Llamé al número de Deborah Brittain en Sherman Oaks. Una máquina me dijo que aguardara la señal, pero no le hice caso. Reed Muscadine había abandonado la universidad, así que su horario de clases carecía de importancia. Lo llamé. Su contestador dijo: «Hola, soy Reed. O no estoy en casa o estoy haciendo ejercicio y no puedo parar. Pero ardo en deseos de hablar contigo, sobre todo si vas a ofrecerme mi gran oportunidad, uf, uf, uf… Así que te suplico de rodillas que dejes tu nombre y tu número. Los actores en paro también necesitan amor».

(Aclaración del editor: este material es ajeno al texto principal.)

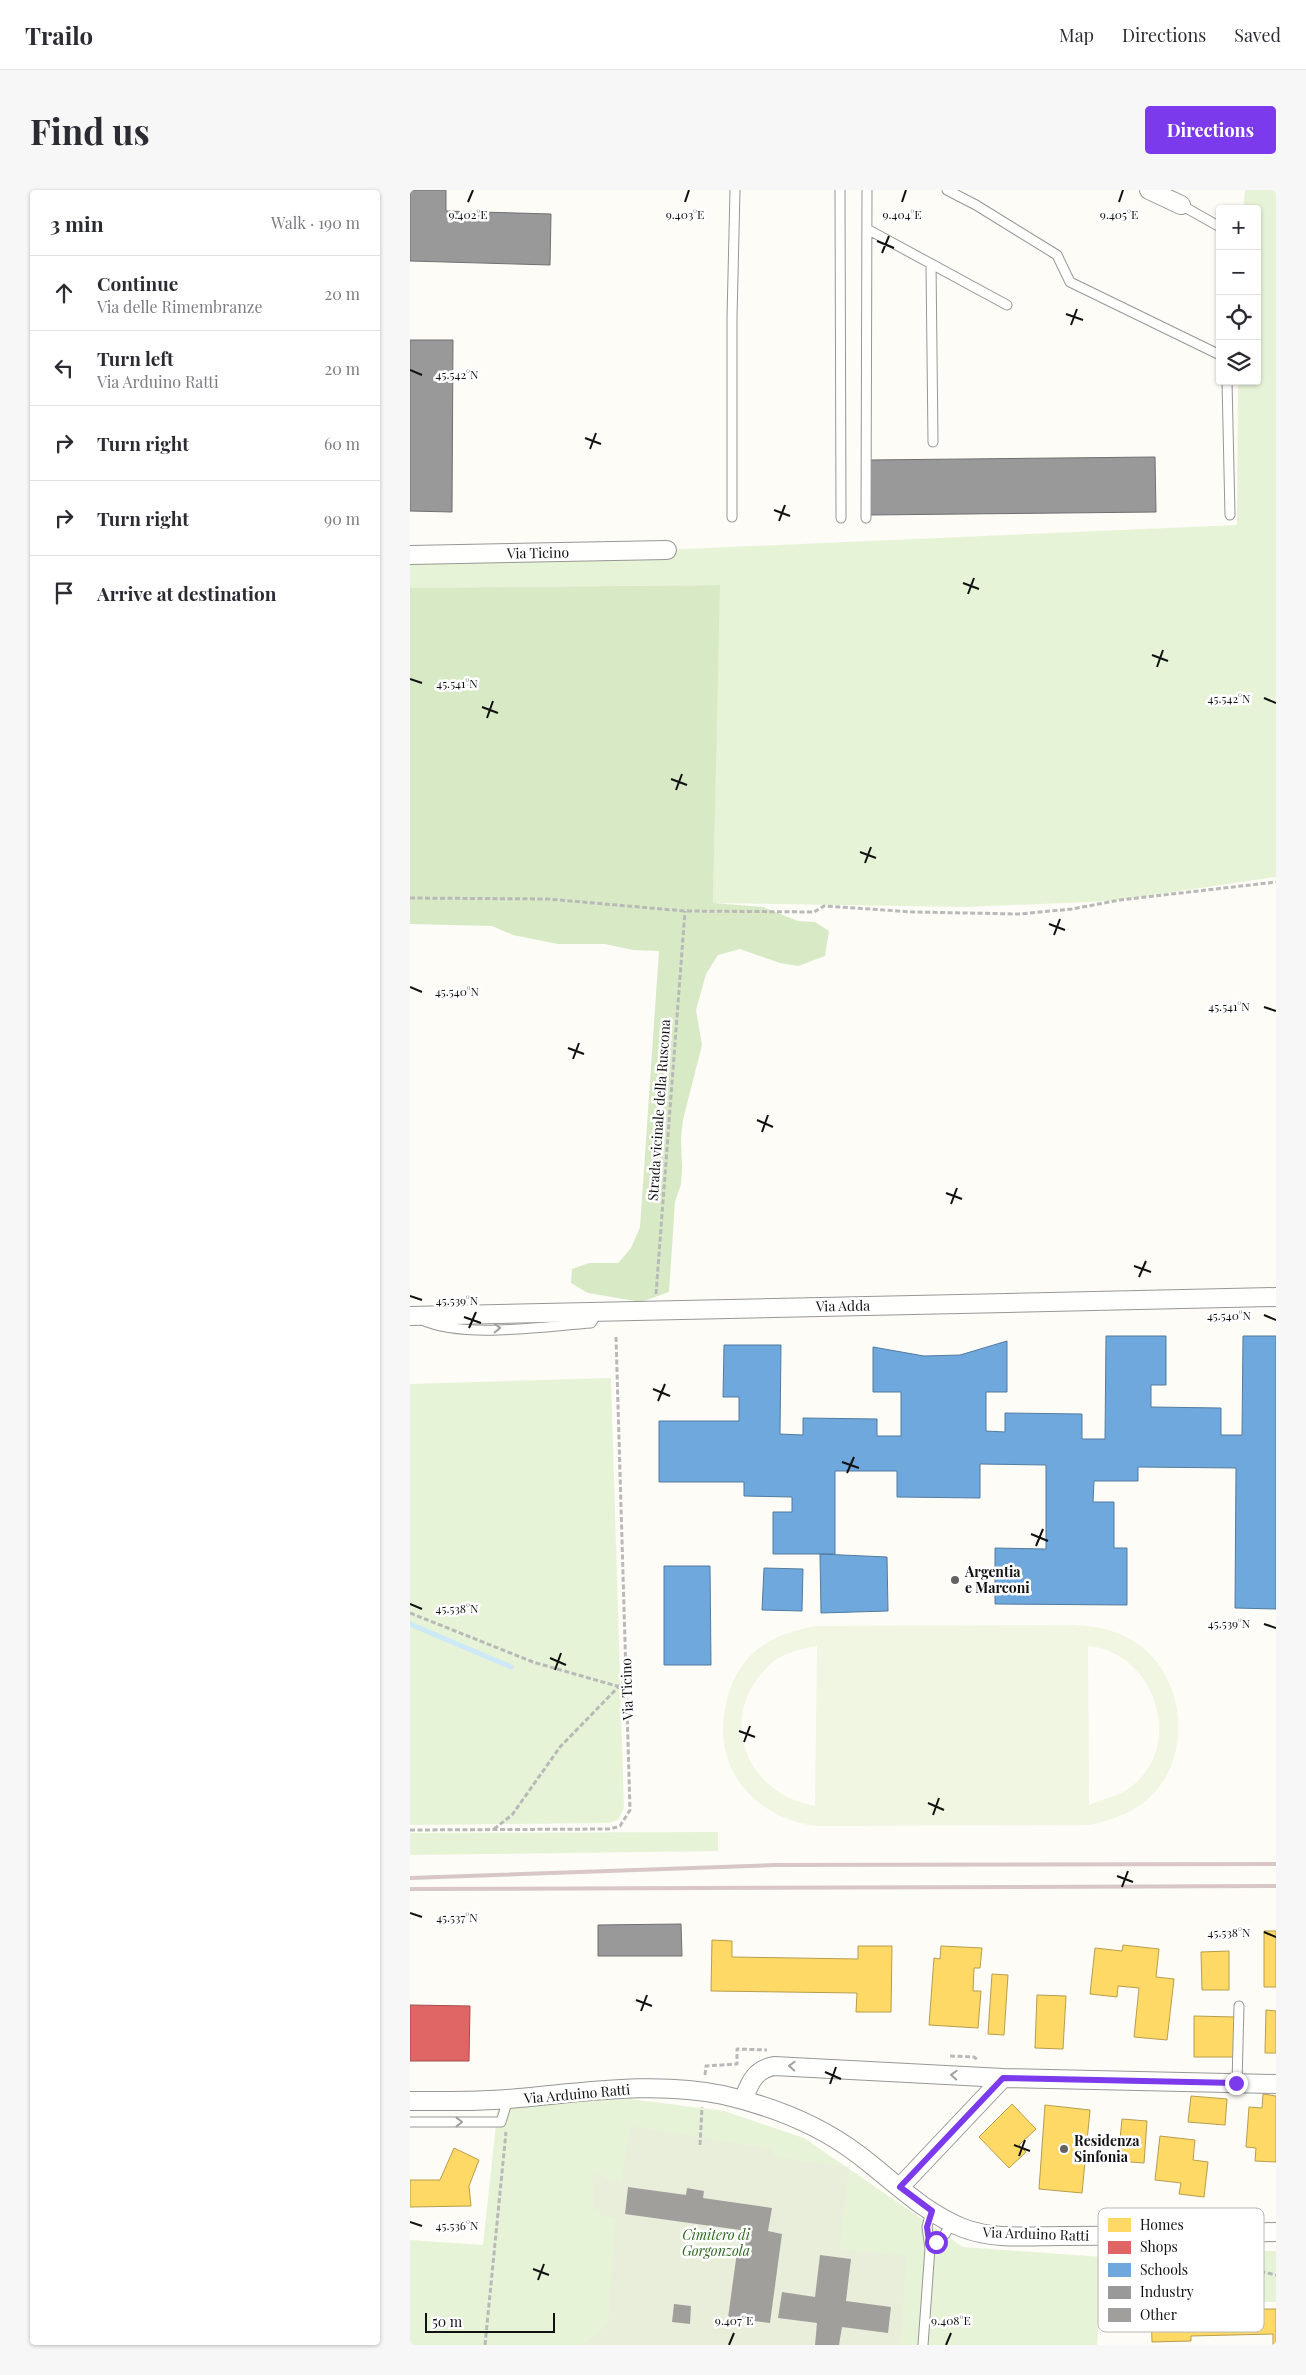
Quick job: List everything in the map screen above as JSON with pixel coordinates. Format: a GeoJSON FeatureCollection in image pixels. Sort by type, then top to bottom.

Amable, suave, bien modulada. La clásica voz consciente de lo bien que sonaba.
Si era seropositivo, ese hecho no había alterado su humor ni su deseo de estar en forma. O bien no había cambiado el mensaje del contestador.
¿Actor en paro? ¿Acaso no había conseguido trabajo en una telenovela?
¿Habría surgido algún problema con el papel?
Muscadine vivía en Fourth Street. Con un poco de suerte, yo llegaría cuando él hubiese acabado sus ejercicios y me enteraría de cómo estaba de salud y de cuáles eran sus sentimientos hacia Hope Devane y hacia el Comité de Comportamiento.
Y con mucha suerte, quizá lograse averiguar qué tenía tan asustada a Tessa Bowlby.